Founders and investors alike should review “The Founder’s Dilemma” by Noam Wasserman (Harvard Business Review, 2018). It’s required reading, mostly because it concisely lays bare some hard truths all founders face at a critical stage in our company; whether to be ‘rich’ or ‘king’: i.e. to raise the financing needed to capitalize our company appropriately, and so cede control to investors and lose the CEO position and say over major decisions; or to retain control over the company and board at the cost of under-resourcing the company, thus limiting its growth potential. For founders, ‘rich’ isn’t necessarily better than ‘king’; what matters is how this decision aligns with their reason for starting the company. The difficult truth is that ultimately, we all have to make this choice.
There are nuances to the “Founder’s Dilemma” that need to be addressed. For starters, the monikers ‘rich’ and ‘king’ are inaccurate simplifications. Most founders I’ve met (at least those in STEM) don’t start companies because they want wealth or power. They are typically mission-driven to achieve a paradigm change in their field. Their invention/approach, and by extension the company, becomes the vehicle to establish proof-of-concept. Personal enrichment is a byproduct of success – not the motivation. ‘King’ also requires re-definition. Most often the solution being advanced by a founder via their company didn’t exist before them, and was generally thought to be impossible by most thought leaders in their field; if this weren’t so, the company would already exist. To drive a paradigm shift in an industry requires overcoming a tremendous amount of resistance to advance an idea which, at least the beginning, only the founder sees. As the venture matures, it succeeds by demonstrating that what was considered impossible is not only possible but feasible, and that the vision originally set by the founder has commercial merit. The “Founder’s Dilemma” occurs when the balance of probability tips in favour of the founder’s vision, and a well-financed few who could not originally conceive of the idea or its potential finally realize that in this company is an opportunity to beat the market to a disruptive new development.

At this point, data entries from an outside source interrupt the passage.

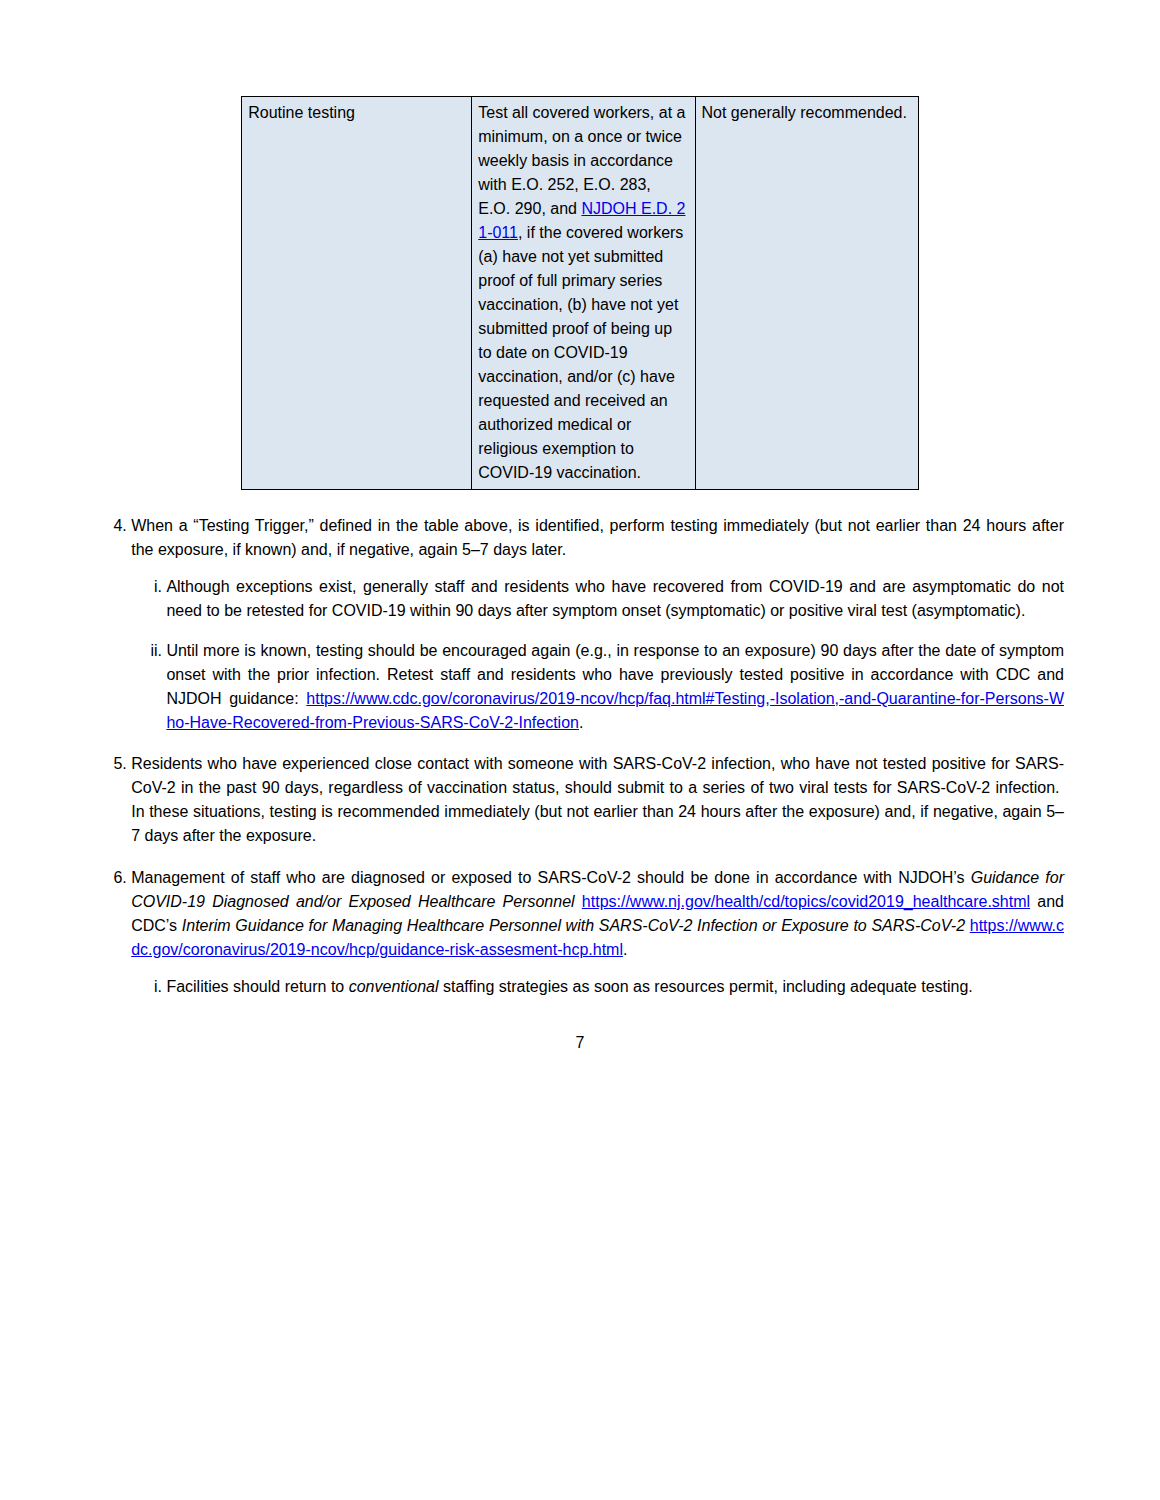| Routine testing | Test all covered workers, at a minimum, on a once or twice weekly basis in accordance with E.O. 252, E.O. 283, E.O. 290, and NJDOH E.D. 21-011 , if the covered workers (a) have not yet submitted proof of full primary series vaccination, (b) have not yet submitted proof of being up to date on COVID-19 vaccination, and/or (c) have requested and received an authorized medical or religious exemption to COVID-19 vaccination. | Not generally recommended. |
When a “Testing Trigger,” defined in the table above, is identified, perform testing immediately (but not earlier than 24 hours after the exposure, if known) and, if negative, again 5–7 days later.
Although exceptions exist, generally staff and residents who have recovered from COVID-19 and are asymptomatic do not need to be retested for COVID-19 within 90 days after symptom onset (symptomatic) or positive viral test (asymptomatic).
Until more is known, testing should be encouraged again (e.g., in response to an exposure) 90 days after the date of symptom onset with the prior infection. Retest staff and residents who have previously tested positive in accordance with CDC and NJDOH guidance: https://www.cdc.gov/coronavirus/2019-ncov/hcp/faq.html#Testing,-Isolation,-and-Quarantine-for-Persons-Who-Have-Recovered-from-Previous-SARS-CoV-2-Infection.
Residents who have experienced close contact with someone with SARS-CoV-2 infection, who have not tested positive for SARS-CoV-2 in the past 90 days, regardless of vaccination status, should submit to a series of two viral tests for SARS-CoV-2 infection. In these situations, testing is recommended immediately (but not earlier than 24 hours after the exposure) and, if negative, again 5–7 days after the exposure.
Management of staff who are diagnosed or exposed to SARS-CoV-2 should be done in accordance with NJDOH’s Guidance for COVID-19 Diagnosed and/or Exposed Healthcare Personnel https://www.nj.gov/health/cd/topics/covid2019_healthcare.shtml and CDC’s Interim Guidance for Managing Healthcare Personnel with SARS-CoV-2 Infection or Exposure to SARS-CoV-2 https://www.cdc.gov/coronavirus/2019-ncov/hcp/guidance-risk-assesment-hcp.html.
Facilities should return to conventional staffing strategies as soon as resources permit, including adequate testing.
7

There are important subtleties because, while they don’t change the choice between ‘rich’ or ‘king’, they do help re-frame the argument. ‘Rich’ means appropriately resourcing one’s company to deliver on its broadest and long-term ambitions at the cost of personal control, equity dilution and pay. ‘King’ means retaining control of one’s vision at the expense of failing to actualize it by limiting the pace of company growth.
Dr. Wasserman’s conclusion is that founders who give up more equity to attract co-founders, non-founding hires, and investors, end up building a more valuable company than those who part with less equity. While there is truth to this, a more nuanced approach of providing mentorship to the founding executive team can bridge the gap in experience while retaining founder ownership and vision. No company will last forever; the question founders should ask themselves is how the company best realizes the change it was created to enact.